- About this exercise:
Repeat every entry word for word. Images do not belong in the copy.

(Records from a data source)

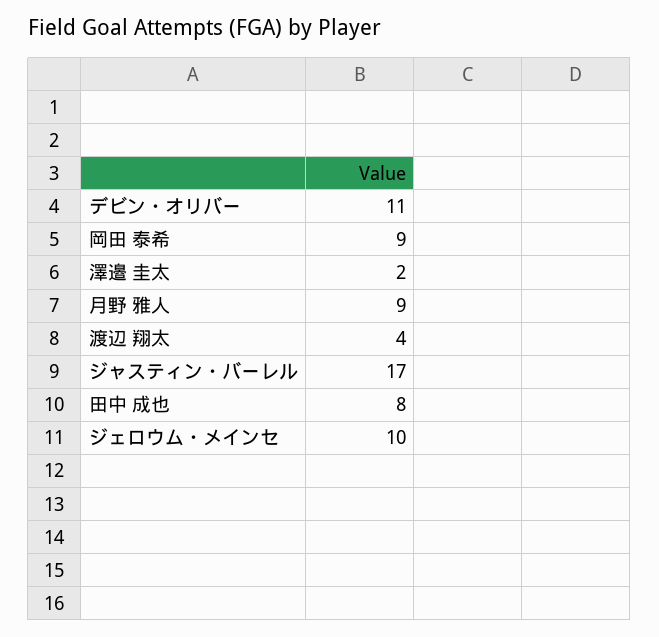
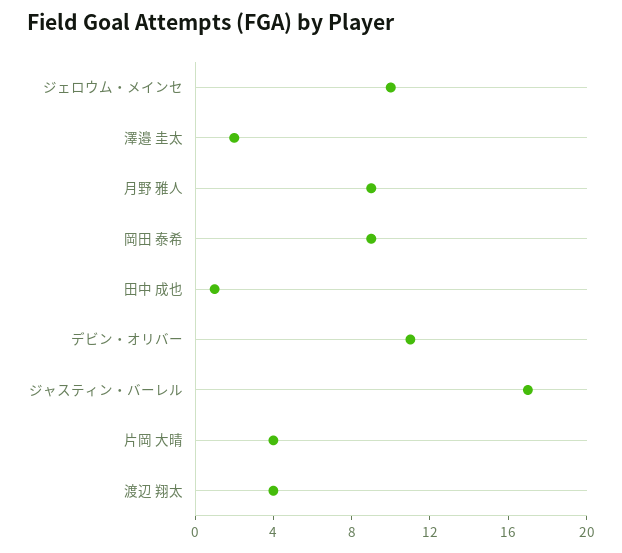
  {
    "デビン・オリバー": 11,
    "岡田 泰希": 9,
    "澤邉 圭太": 2,
    "月野 雅人": 9,
    "渡辺 翔太": 4,
    "ジャスティン・バーレル": 17,
-   "田中 成也": 8,
+   "田中 成也": 1,
-   "ジェロウム・メインセ": 10
+   "ジェロウム・メインセ": 10,
+   "片岡 大晴": 4
  }

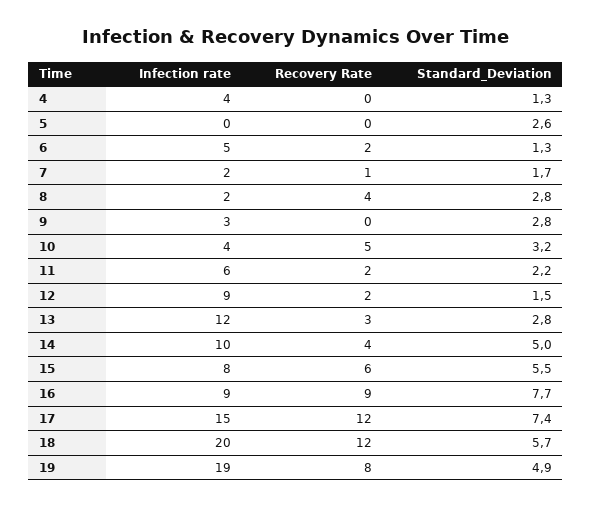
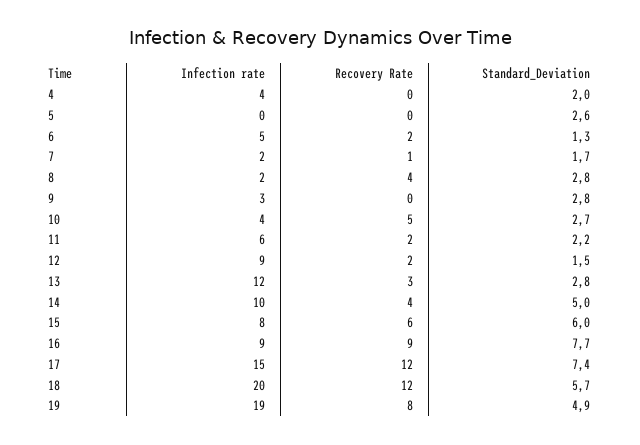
  {
    "Infection rate": {
      "4": 4,
      "5": 0,
      "6": 5,
      "7": 2,
      "8": 2,
      "9": 3,
      "10": 4,
      "11": 6,
      "12": 9,
      "13": 12,
      "14": 10,
      "15": 8,
      "16": 9,
      "17": 15,
      "18": 20,
      "19": 19
    },
    "Recovery Rate": {
      "4": 0,
      "5": 0,
      "6": 2,
      "7": 1,
      "8": 4,
      "9": 0,
      "10": 5,
      "11": 2,
      "12": 2,
      "13": 3,
      "14": 4,
      "15": 6,
      "16": 9,
      "17": 12,
      "18": 12,
      "19": 8
    },
    "Standard_Deviation": {
-     "4": 1.3,
+     "4": 2,
      "5": 2.6,
      "6": 1.3,
      "7": 1.7,
      "8": 2.8,
      "9": 2.8,
-     "10": 3.2,
+     "10": 2.7,
      "11": 2.2,
      "12": 1.5,
      "13": 2.8,
      "14": 5,
-     "15": 5.5,
+     "15": 6,
      "16": 7.7,
      "17": 7.4,
      "18": 5.7,
      "19": 4.9
    }
  }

- The completed task:
  {
    "デビン・オリバー": 11,
    "岡田 泰希": 9,
    "澤邉 圭太": 2,
    "月野 雅人": 9,
    "渡辺 翔太": 4,
    "ジャスティン・バーレル": 17,
-   "田中 成也": 8,
+   "田中 成也": 1,
-   "ジェロウム・メインセ": 10
+   "ジェロウム・メインセ": 10,
+   "片岡 大晴": 4
  }

  {
    "Infection rate": {
      "4": 4,
      "5": 0,
      "6": 5,
      "7": 2,
      "8": 2,
      "9": 3,
      "10": 4,
      "11": 6,
      "12": 9,
      "13": 12,
      "14": 10,
      "15": 8,
      "16": 9,
      "17": 15,
      "18": 20,
      "19": 19
    },
    "Recovery Rate": {
      "4": 0,
      "5": 0,
      "6": 2,
      "7": 1,
      "8": 4,
      "9": 0,
      "10": 5,
      "11": 2,
      "12": 2,
      "13": 3,
      "14": 4,
      "15": 6,
      "16": 9,
      "17": 12,
      "18": 12,
      "19": 8
    },
    "Standard_Deviation": {
-     "4": 1.3,
+     "4": 2,
      "5": 2.6,
      "6": 1.3,
      "7": 1.7,
      "8": 2.8,
      "9": 2.8,
-     "10": 3.2,
+     "10": 2.7,
      "11": 2.2,
      "12": 1.5,
      "13": 2.8,
      "14": 5,
-     "15": 5.5,
+     "15": 6,
      "16": 7.7,
      "17": 7.4,
      "18": 5.7,
      "19": 4.9
    }
  }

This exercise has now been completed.